The carbon footprint of food

This graph shows that the transport and production of food generate enormous amounts of carbon dioxide emissions, and that the transport of fruits and vegetables in refrigerated vehicles is particularly emitting. The researchers collected data from 74 countries and regions and looked at where food came from, where it went and how it moved from place to place. They found that in 2017, the transport of food ingredients and products accounted for almost a fifth of all carbon emissions in the food system – a much larger share of the emissions pie than previously thought. , and more than those related to the transport of goods from mining and manufacturing. .

Source: Li, M. et al. natural food 3445–453 (2022).

COVID hits poor countries hardest

At the start of the COVID-19 pandemic, the risk of dying from the disease was much higher for people living in poorer countries than for those in wealthier countries, a study reports. Data from the start of the pandemic suggested the opposite – that death and infection rates in poor countries were relatively low compared to those in rich countries. But recent evidence paints a very different picture, as our News article explains.

How deadly is COVID-19?  : The risk of dying from COVID-19 is higher for people in low- and middle-income countries.

Source: Levin, AT et al. BMJ Global. Health sevene008477 (2022).

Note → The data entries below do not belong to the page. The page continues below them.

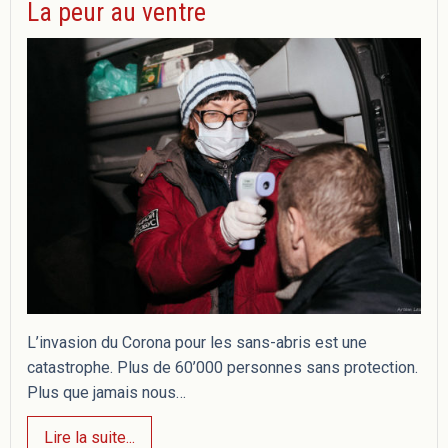
La peur au ventre
L’invasion du Corona pour les sans-abris est une
catastrophe. Plus de 60’000 personnes sans protection.
Plus que jamais nous…
Lire la suite...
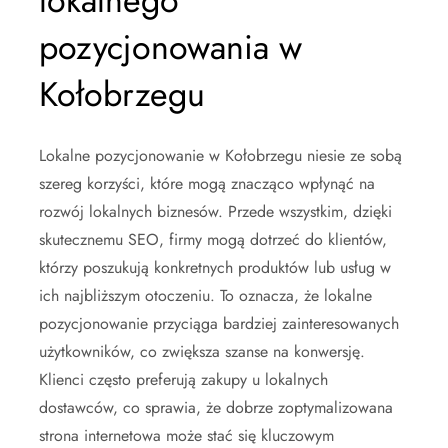
lokalnego
pozycjonowania w
Kołobrzegu
Lokalne pozycjonowanie w Kołobrzegu niesie ze sobą
szereg korzyści, które mogą znacząco wpłynąć na
rozwój lokalnych biznesów. Przede wszystkim, dzięki
skutecznemu SEO, firmy mogą dotrzeć do klientów,
którzy poszukują konkretnych produktów lub usług w
ich najbliższym otoczeniu. To oznacza, że lokalne
pozycjonowanie przyciąga bardziej zainteresowanych
użytkowników, co zwiększa szanse na konwersję.
Klienci często preferują zakupy u lokalnych
dostawców, co sprawia, że dobrze zoptymalizowana
strona internetowa może stać się kluczowym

New ways of spreading noroviruses

Gastrointestinal viruses, such as norovirus and rotavirus, can spread like wildfire, causing diarrhea and vomiting. They are thought to be spread through the fecal-oral route, in which a person with the virus releases tiny particles of stool or vomit which are ingested by someone else. A paper in Nature this week suggests that viruses can also be transmitted through saliva, as this graphic explains.

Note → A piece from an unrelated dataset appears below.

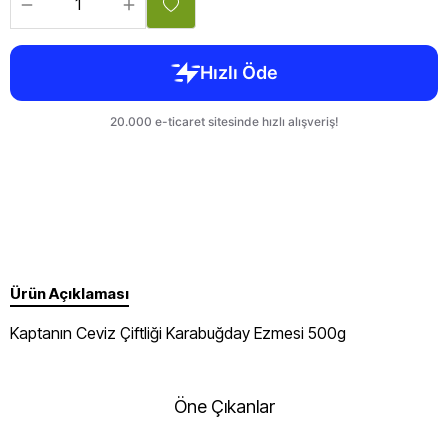
Ürün Açıklaması
Kaptanın Ceviz Çiftliği Karabuğday Ezmesi 500g
Öne Çıkanlar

Young mice inoculated orally with one of these viruses are infected in their intestines and salivary glands (a). They can pass the virus to their mother while nursing, who in turn can pass both the virus and the protective antibodies to their puppies. It is not known if the infection spreads to the mother’s intestine. Adult mice orally inoculated with virus (b) also develop intestinal and salivary gland infections and can transmit the virus to pups through saliva. If these viruses spread through communities through saliva, practices such as wearing masks could help curb them.